The scientists have been tracking Carol, a 1.8m mako, using a satellite reporting tagging device known as a SPOT tag. This was attached to Carol in the Bay of Islands six months ago and is providing scientists with remarkable and previously unknown details of the timing and long-distance migratory movements of this species.
The SPOT tag is revealing that Carol is spending a lot of time at the ocean’s surface, reporting her location to the satellite several times daily.

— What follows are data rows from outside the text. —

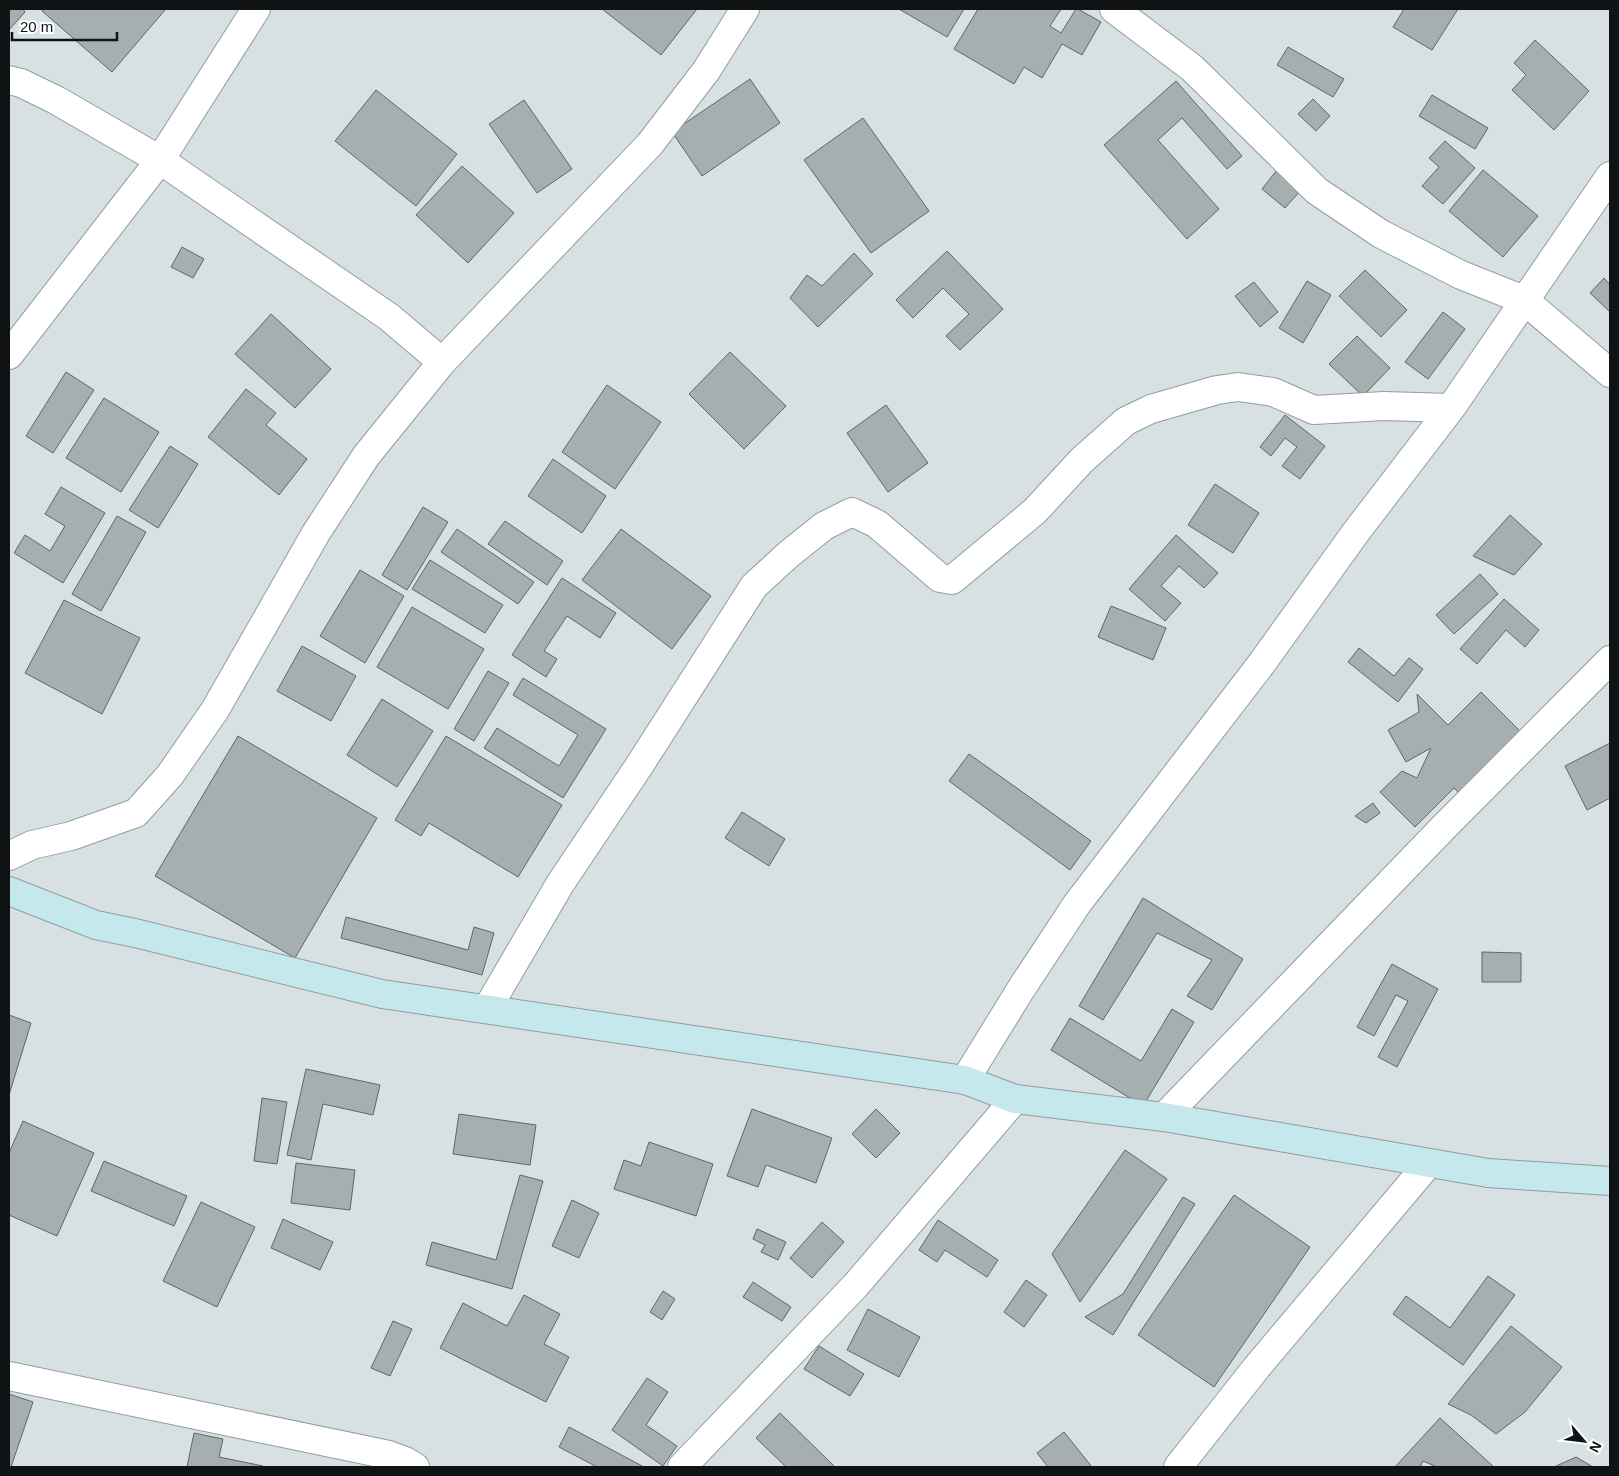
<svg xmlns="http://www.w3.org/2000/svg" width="1619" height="1476" font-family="Helvetica,sans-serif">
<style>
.building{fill:#a5afb0;stroke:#5e6768}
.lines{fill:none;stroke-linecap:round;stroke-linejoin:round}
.street-casing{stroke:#939d9e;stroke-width:30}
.secondary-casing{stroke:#939d9e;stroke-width:30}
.street{stroke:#fff;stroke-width:28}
.secondary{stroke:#c4e8ec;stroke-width:28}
</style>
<rect width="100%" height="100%" fill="#d7e1e3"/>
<path class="building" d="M 9,9 L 23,9 L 25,12 L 9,30 Z
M 44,9 L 164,9 L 165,10 L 112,72 L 42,11 Z
M 602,9 L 697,9 L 661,55 Z
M 899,9 L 964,9 L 947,37 Z
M 978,9 L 1061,9 L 1050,26 L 1061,33 L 1076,9 L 1078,9 L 1101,22 L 1082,55 L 1062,44 L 1042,78 L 1024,67 L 1014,84 L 954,49 Z
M 1404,9 L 1458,9 L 1432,50 L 1393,27 Z
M 1535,40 L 1589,91 L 1554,130 L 1512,90 L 1526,75 L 1514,63 Z
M 1288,47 L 1344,79 L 1333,97 L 1277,65 Z
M 750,79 L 780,123 L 702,176 L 672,132 Z
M 1176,81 L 1242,156 L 1227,169 L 1182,118 L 1158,140 L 1219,209 L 1187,239 L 1104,145 Z
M 376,90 L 457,154 L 416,206 L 335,141 Z
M 1432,95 L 1488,128 L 1475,149 L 1419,116 Z
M 1313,99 L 1330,116 L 1316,131 L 1298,114 Z
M 524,100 L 572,169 L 537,193 L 489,124 Z
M 863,118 L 929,211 L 871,253 L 804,160 Z
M 1445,141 L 1475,168 L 1443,204 L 1422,186 L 1439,167 L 1429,158 Z
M 462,166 L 514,213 L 468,263 L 416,215 Z
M 1277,170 L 1301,190 L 1285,208 L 1262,189 Z
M 1483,170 L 1538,216 L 1503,257 L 1449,211 Z
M 182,247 L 204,259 L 193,278 L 171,267 Z
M 947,251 L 1003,309 L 960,350 L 946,336 L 969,314 L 943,288 L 913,318 L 896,300 Z
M 854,253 L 873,274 L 818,327 L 790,298 L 807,275 L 822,286 Z
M 1365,270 L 1407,310 L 1381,337 L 1339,296 Z
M 1604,278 L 1610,285 L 1610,312 L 1590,293 Z
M 1307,281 L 1331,295 L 1303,343 L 1279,328 Z
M 1254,282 L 1278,312 L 1260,327 L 1235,296 Z
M 1443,312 L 1465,329 L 1428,379 L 1405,362 Z
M 271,314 L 331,369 L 295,408 L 235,354 Z
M 1357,336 L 1390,368 L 1363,396 L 1329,364 Z
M 730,352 L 786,406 L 744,449 L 689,394 Z
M 66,372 L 94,390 L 53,453 L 26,436 Z
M 607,385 L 661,422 L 615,489 L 562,452 Z
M 246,389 L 276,413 L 266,425 L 307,459 L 279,495 L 208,437 Z
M 104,398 L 159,432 L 121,492 L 66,458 Z
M 886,405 L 928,463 L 888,492 L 847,433 Z
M 1285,415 L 1325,446 L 1300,479 L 1282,466 L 1297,447 L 1285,438 L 1271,456 L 1260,447 Z
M 170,446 L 198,464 L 158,528 L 129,510 Z
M 553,459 L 606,496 L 582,533 L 528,496 Z
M 1215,484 L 1259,513 L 1233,553 L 1188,525 Z
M 61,487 L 105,513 L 63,583 L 14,553 L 25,535 L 50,551 L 65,526 L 45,514 Z
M 423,507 L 448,522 L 407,590 L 382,575 Z
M 1510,515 L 1542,544 L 1514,575 L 1473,556 Z
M 117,516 L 146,532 L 101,611 L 72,594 Z
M 505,521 L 563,561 L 547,585 L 488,544 Z
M 457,529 L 534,582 L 518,604 L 441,552 Z
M 621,529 L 711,596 L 672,649 L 582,580 Z
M 1176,535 L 1218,573 L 1204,588 L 1179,566 L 1161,586 L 1181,603 L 1165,621 L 1129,589 Z
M 430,560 L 503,605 L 485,633 L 412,589 Z
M 360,570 L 404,596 L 365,663 L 320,636 Z
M 1480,574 L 1498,594 L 1454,634 L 1436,615 Z
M 562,578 L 616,613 L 600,638 L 567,616 L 544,651 L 557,659 L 546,677 L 512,655 Z
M 1504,599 L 1539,630 L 1525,647 L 1506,630 L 1477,664 L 1460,649 Z
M 64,600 L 140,638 L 102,714 L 25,673 Z
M 1111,606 L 1166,628 L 1153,660 L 1098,637 Z
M 412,607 L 484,649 L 448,709 L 377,667 Z
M 302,646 L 356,676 L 331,721 L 277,691 Z
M 1359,648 L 1394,676 L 1409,658 L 1423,669 L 1398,702 L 1348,662 Z
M 488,671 L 509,683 L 474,741 L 454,729 Z
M 523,678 L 606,729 L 563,798 L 484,748 L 497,728 L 559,766 L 578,735 L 513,695 Z
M 1481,692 L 1526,737 L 1465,799 L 1454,788 L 1415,827 L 1380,792 L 1402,771 L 1417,778 L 1431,748 L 1406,762 L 1388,730 L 1419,712 L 1417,694 L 1448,725 Z
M 382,699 L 433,731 L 397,787 L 347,755 Z
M 238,736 L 377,818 L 295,958 L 155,876 Z
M 446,736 L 562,805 L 518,877 L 429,823 L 421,836 L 395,820 Z
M 1610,743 L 1610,798 L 1587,810 L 1565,766 Z
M 969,754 L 1091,841 L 1070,870 L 949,781 Z
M 1373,803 L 1380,813 L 1366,823 L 1355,816 Z
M 742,812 L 785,839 L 769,866 L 725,838 Z
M 1143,898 L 1243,959 L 1212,1010 L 1187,996 L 1212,960 L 1157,933 L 1103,1020 L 1079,1006 Z
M 346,917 L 468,950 L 474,927 L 494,933 L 482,975 L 341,938 Z
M 1482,952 L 1521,953 L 1521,982 L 1482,982 Z
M 1392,964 L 1438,989 L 1397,1067 L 1378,1057 L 1408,1001 L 1396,995 L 1374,1036 L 1357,1027 Z
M 1172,1009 L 1194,1022 L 1143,1106 L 1051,1050 L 1070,1018 L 1141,1061 Z
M 9,1015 L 31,1023 L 9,1095 Z
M 306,1069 L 380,1085 L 373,1115 L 323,1104 L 311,1160 L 287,1155 Z
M 262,1098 L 287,1102 L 277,1164 L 254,1161 Z
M 752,1109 L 832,1138 L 816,1183 L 766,1165 L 758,1187 L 727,1176 Z
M 876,1109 L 900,1133 L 876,1158 L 852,1134 Z
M 459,1114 L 536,1125 L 530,1165 L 453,1154 Z
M 23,1121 L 94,1153 L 57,1236 L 9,1215 L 9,1153 Z
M 649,1142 L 713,1164 L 696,1216 L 614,1189 L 624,1160 L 641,1166 Z
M 1125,1150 L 1167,1179 L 1080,1302 L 1052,1254 Z
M 104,1161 L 187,1196 L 174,1226 L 91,1191 Z
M 296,1163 L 355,1170 L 350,1210 L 291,1203 Z
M 520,1175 L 543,1181 L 512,1289 L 426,1265 L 432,1242 L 496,1260 Z
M 1234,1195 L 1310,1247 L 1214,1387 L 1138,1335 Z
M 1183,1197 L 1195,1204 L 1113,1335 L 1085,1317 L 1123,1294 Z
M 572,1200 L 599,1213 L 579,1258 L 552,1246 Z
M 201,1202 L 255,1227 L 217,1307 L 163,1281 Z
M 283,1219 L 333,1242 L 320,1270 L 271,1248 Z
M 938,1220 L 998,1260 L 987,1277 L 945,1250 L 937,1262 L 919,1250 Z
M 822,1222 L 844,1242 L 812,1278 L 790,1258 Z
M 757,1229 L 786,1242 L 778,1260 L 761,1252 L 765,1245 L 753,1239 Z
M 1488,1276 L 1515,1295 L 1463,1365 L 1393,1314 L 1406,1296 L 1450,1328 Z
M 1026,1280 L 1047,1295 L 1024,1327 L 1004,1312 Z
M 753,1282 L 791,1307 L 782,1321 L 743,1297 Z
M 663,1291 L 675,1299 L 662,1320 L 650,1312 Z
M 524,1295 L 560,1314 L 544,1344 L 569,1357 L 546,1402 L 440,1348 L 463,1303 L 507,1326 Z
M 868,1309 L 920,1337 L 899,1377 L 847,1350 Z
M 393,1321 L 412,1329 L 390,1376 L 371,1368 Z
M 1511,1326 L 1562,1367 L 1525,1412 L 1496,1434 L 1471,1415 L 1448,1404 Z
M 819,1346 L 864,1374 L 850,1396 L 804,1369 Z
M 647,1378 L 668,1392 L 646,1425 L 677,1446 L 663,1466 L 612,1430 Z
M 9,1394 L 33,1402 L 11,1467 L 9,1467 Z
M 780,1413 L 835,1467 L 786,1467 L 756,1438 Z
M 1440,1418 L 1494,1467 L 1437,1467 L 1423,1461 L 1420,1467 L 1395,1467 Z
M 569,1427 L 644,1467 L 597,1467 L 559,1447 Z
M 1064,1432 L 1092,1467 L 1048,1467 L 1037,1453 Z
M 194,1433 L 223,1439 L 219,1457 L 263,1466 L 263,1467 L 187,1467 Z
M 1576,1457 L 1593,1467 L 1554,1467 Z"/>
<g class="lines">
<defs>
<path id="street" d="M 1114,9 L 1192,68 L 1317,191 L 1381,234 L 1461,275 L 1524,300 L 1610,373
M 9,80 L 21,83 L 56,100 L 160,160 L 389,317 L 442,362
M 9,355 L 160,160 L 256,9
M 9,856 L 32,845 L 71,836 L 136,813 L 170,775 L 215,710 L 316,533 L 366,456 L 442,362 L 650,144 L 706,71 L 745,9
M 487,1009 L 560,884 L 639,766 L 754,586 L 789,554 L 824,526 L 852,512 L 877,524 L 940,578 L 952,580 L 1035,511 L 1082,460 L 1126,421 L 1151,409 L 1217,390 L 1238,387 L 1273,392 L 1314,410 L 1384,406 L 1451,408
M 965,1080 L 1021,989 L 1077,904 L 1262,663 L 1356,532 L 1451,408 L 1610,176
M 1164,1117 L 1443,828 L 1610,660
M 9,1376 L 389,1455 L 405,1461 L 415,1467
M 682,1467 L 856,1285 L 1015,1099
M 1178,1467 L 1257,1367 L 1428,1164"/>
<path id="secondary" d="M 9,891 L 96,925 L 135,933 L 382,994 L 965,1080 L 1015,1099 L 1164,1117 L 1488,1173 L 1610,1181"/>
</defs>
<use href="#street" class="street-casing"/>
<use href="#secondary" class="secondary-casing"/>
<use href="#street" class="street"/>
<use href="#secondary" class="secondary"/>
</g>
<rect width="1619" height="1476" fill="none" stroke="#0f1313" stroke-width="20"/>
<g transform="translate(1584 1441) rotate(118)" stroke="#ffffff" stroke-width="4" paint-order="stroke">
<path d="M0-4L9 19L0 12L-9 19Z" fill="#0f1313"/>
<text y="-8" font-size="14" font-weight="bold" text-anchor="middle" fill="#0f1313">N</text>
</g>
<path d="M12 32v8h105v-8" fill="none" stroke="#0f1313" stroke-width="2.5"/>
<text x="20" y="32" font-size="15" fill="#0f1313" stroke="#ffffff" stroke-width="4" paint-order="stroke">20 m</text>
</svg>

So far, Carol has travelled over 13,300km in seven months, averaging 60km per day and exceeding 100km per day during some parts of her migration. She has been to Fiji and back to New Zealand and has worked her way past the Bay of Plenty and Hawke Bay heading south. She was last heard from heading down the east coast of the South Island past Kaikoura Peninsula.
To follow Carol’s travels on a GHRI interactive website go to:
Based on the amazing results from this initial trial, the GHRI and NIWA are expanding their mako migration study by tagging more makos off east Northland in February 2013.